I still have this quote written out and attached to this journal:

For generations, women accepted the role of legitimizing humans through marriage to a man. They agreed that a human was not acceptable unless a man said so.

Clara Pinkola Estes. Women Who Run With The Wolves

That night I met Zoe’s dad, I could have stayed home. Kept away from the Salonica nightclub full of ex-pats, travellers and locals who like to hang out with foreigners (aliens). There were so many nights I stayed home, often preferring a good book to the techno beats, having to shout inanities over the music, feet sore from standing, wallet emptied round by round. I was 33 after all.

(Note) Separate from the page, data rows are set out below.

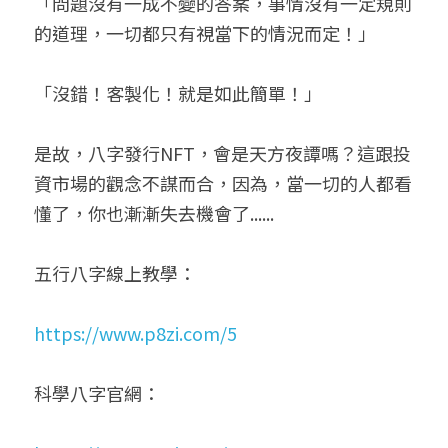
「問題沒有一成不變的答案，事情沒有一定規則
的道理，一切都只有視當下的情況而定！」
「沒錯！客製化！就是如此簡單！」
是故，八字發行NFT，會是天方夜譚嗎？這跟投
資市場的觀念不謀而合，因為，當一切的人都看
懂了，你也漸漸失去機會了......
五行八字線上教學：
https://www.p8zi.com/5
科學八字官網：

Maybe my teacher buddy Chris wouldn’t have come out that night so he could be the bridge that introduced us.

“You’ll like Ilias. He’s been to Australia.”

Those words wouldn’t have been spoken. Perhaps I would’ve returned home to Perth in December 1998 as planned, without my beautiful watery stowaway, my daughter, in utero. Perth in December heat after nearly a decade of wintry orphan Christmases.

What, then, would I have done with my empty, aching womb? How could I have enacted my millennium plan of becoming a solo mama? Turkey basting my way to parenthood?

Or what if I’d stayed with in Greece with Ilias? Swallowed the caustic dose of bitterness and resentment daily? Squashed my life down into the only size and shape Salonica and Ilias allowed women to take? Let my daughter be fully bilingual, while I forever stalled and stumbled through the tangled web of Greek language?

But yes. I’m glad I entered the nightclub that night. I’m glad Chris was there to make sure I met Ilias. And I’m glad I fled with two heavy suitcases and one beautiful half-Greek toddler, back to our charmed Australian life.

Photo – 10 September 2023 – me at 11 Olibiados, the flat where I did the pregnancy test. My beautiful 25 year old daughter is taking the photo. We’re just there on a quick trip to visit her father. It all worked out, even though it didn’t.